**DATA SUPPLIED**:
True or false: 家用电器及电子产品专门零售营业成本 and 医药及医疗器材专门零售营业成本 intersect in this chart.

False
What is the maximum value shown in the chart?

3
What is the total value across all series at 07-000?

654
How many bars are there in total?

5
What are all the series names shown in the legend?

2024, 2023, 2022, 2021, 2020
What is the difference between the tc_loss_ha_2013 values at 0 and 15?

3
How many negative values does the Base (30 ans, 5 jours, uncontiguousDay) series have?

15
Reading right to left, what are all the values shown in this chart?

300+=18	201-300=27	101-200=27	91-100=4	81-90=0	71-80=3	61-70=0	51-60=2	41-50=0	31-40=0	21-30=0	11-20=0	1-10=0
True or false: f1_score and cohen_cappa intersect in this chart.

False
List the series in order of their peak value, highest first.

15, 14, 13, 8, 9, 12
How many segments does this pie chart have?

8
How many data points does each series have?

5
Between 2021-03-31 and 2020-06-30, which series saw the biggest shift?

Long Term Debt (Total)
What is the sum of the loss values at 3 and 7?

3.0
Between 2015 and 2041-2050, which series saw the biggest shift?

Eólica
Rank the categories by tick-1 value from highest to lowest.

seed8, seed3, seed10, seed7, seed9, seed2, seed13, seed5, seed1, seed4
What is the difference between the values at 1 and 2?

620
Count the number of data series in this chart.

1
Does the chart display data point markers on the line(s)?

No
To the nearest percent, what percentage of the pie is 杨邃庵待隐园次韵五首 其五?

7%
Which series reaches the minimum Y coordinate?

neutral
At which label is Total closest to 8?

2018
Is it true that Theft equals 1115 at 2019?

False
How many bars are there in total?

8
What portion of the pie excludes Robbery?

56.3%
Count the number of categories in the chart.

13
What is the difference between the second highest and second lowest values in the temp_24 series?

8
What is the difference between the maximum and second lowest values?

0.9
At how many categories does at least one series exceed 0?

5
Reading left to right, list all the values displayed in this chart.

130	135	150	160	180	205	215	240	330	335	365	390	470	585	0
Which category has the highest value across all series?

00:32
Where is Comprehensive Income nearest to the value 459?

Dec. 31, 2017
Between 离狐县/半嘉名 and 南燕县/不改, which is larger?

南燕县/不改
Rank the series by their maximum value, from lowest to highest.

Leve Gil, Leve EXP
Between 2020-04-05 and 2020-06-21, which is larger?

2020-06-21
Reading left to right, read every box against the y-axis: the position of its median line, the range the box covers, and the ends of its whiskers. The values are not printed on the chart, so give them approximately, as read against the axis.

**WHAT YOU WILL DO**: Reproduce the data verbatim, beginning with the line containing "2024, 2023, 2022, 2021, 2020" and continuing through the line containing "List the series", with both of those lines included.

**SOLVED EXERCISE**:
2024, 2023, 2022, 2021, 2020
What is the difference between the tc_loss_ha_2013 values at 0 and 15?

3
How many negative values does the Base (30 ans, 5 jours, uncontiguousDay) series have?

15
Reading right to left, what are all the values shown in this chart?

300+=18	201-300=27	101-200=27	91-100=4	81-90=0	71-80=3	61-70=0	51-60=2	41-50=0	31-40=0	21-30=0	11-20=0	1-10=0
True or false: f1_score and cohen_cappa intersect in this chart.

False
List the series in order of their peak value, highest first.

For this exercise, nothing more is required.